[PS-1.17] Visual and auditory search performance in dyslexic children

Lallier, M. 1 , Donnadieu, S. 2, 3 & Valdois, S. 2, 4

1 Basque Center on Cognition, Brain and Language (BCBL). Donostia. Spain
2 Laboratoire de Psychologie et Neurocognition, Grenoble, France
3 Université de Savoie, Chambéry, France
4 Centre National de la Recherche Scientifique, Grenoble, France

It has been suggested that auditory and visual sequential processing deficits contribute to phonological disorders in developmental dyslexia.
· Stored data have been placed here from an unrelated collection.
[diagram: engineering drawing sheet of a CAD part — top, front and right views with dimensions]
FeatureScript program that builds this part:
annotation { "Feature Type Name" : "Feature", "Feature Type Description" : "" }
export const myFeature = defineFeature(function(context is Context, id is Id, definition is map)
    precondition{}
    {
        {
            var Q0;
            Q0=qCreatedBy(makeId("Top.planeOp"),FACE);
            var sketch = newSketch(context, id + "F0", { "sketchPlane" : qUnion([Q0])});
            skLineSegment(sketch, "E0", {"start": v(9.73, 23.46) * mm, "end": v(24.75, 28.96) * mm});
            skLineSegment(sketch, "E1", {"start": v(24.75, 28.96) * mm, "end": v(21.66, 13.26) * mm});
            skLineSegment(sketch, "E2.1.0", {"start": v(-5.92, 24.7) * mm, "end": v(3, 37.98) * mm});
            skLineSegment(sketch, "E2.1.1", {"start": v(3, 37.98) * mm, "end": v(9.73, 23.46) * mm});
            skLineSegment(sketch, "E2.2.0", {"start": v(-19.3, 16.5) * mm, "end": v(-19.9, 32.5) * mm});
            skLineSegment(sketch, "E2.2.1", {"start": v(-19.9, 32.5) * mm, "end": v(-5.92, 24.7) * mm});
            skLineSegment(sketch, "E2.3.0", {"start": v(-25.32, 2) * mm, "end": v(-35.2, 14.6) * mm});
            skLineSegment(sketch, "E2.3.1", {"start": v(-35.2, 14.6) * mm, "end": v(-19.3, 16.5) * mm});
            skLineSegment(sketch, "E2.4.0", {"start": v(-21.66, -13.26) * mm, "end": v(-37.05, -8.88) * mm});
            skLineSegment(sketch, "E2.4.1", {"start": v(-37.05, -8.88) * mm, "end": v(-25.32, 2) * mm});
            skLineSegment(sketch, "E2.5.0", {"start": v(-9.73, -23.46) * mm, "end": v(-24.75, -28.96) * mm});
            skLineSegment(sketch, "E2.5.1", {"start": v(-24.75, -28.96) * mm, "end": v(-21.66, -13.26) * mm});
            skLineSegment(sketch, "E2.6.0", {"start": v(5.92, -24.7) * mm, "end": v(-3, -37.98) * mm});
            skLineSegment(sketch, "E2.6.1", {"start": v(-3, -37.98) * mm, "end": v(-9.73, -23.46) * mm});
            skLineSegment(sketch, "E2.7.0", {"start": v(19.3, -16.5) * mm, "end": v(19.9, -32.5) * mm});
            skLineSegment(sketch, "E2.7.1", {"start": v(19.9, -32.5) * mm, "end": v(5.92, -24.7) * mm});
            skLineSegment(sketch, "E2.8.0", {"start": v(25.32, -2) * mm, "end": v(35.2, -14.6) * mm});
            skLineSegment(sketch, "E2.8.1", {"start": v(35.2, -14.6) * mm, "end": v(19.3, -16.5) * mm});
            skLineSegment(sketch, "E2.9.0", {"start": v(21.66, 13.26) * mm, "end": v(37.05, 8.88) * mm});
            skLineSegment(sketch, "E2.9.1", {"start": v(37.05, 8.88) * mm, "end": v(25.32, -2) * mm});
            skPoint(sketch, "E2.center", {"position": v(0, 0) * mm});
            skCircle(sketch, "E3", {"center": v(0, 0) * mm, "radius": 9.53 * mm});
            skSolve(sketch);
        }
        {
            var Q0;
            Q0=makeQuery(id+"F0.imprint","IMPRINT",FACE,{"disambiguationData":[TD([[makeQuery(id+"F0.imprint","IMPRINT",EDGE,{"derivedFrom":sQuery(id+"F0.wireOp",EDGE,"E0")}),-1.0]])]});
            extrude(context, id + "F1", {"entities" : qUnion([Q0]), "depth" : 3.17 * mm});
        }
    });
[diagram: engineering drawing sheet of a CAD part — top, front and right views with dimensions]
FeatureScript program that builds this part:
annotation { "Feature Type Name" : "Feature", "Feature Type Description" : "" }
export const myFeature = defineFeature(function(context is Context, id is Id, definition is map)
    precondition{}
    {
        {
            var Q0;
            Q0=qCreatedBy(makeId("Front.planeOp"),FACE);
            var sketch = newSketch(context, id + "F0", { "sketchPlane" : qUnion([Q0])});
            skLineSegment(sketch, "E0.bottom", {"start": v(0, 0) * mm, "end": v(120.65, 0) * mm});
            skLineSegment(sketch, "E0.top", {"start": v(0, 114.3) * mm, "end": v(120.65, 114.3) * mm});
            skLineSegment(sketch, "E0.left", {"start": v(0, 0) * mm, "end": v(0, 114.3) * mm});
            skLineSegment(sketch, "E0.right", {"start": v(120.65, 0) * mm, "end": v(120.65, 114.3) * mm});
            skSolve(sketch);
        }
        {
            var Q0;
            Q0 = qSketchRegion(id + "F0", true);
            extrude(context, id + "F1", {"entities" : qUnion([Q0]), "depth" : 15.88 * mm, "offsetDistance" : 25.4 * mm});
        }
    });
As an alternative explanation to a phonological deficit as the proximal cause for reading disorders, the visual attention span hypothesis (VA Span) suggests that difficulties in processing visual elements simultaneously would lead to dyslexia, regardless of the presence of a phonological disorder. In the present study, we assessed whether deficits in processing not only visual but also auditory elements displayed simultaneously is linked to dyslexia associated with a VA Span impairment. Sixteen children with developmental dyslexia and 16 age-matched skilled readers were assessed on visual and auditory search tasks. Participants were asked to detect a target presented simultaneously with 4, 10 or 16 distracters. Target detection performance was impaired in the dyslexic group compared to the control group in the visual modality only. Within the dyslexic group, both visual and auditory target detection measures strongly correlated with irregular word reading accuracy. They also were associated with VA Span but not phonological skills. The present data suggests that visual and possibly auditory simultaneous processing engaged in search tasks contribute to dyslexia via VA Span and/or orthographic knowledge deficits. Implications of the results for the "temporal sampling framework" of dyslexia in the auditory (Goswami, 2011) and the visual modalities are discussed, focusing on the links between the sequential and simultaneous dimensions of processing involved in reading, and the oscillatory frequency bands supporting cerebral processing.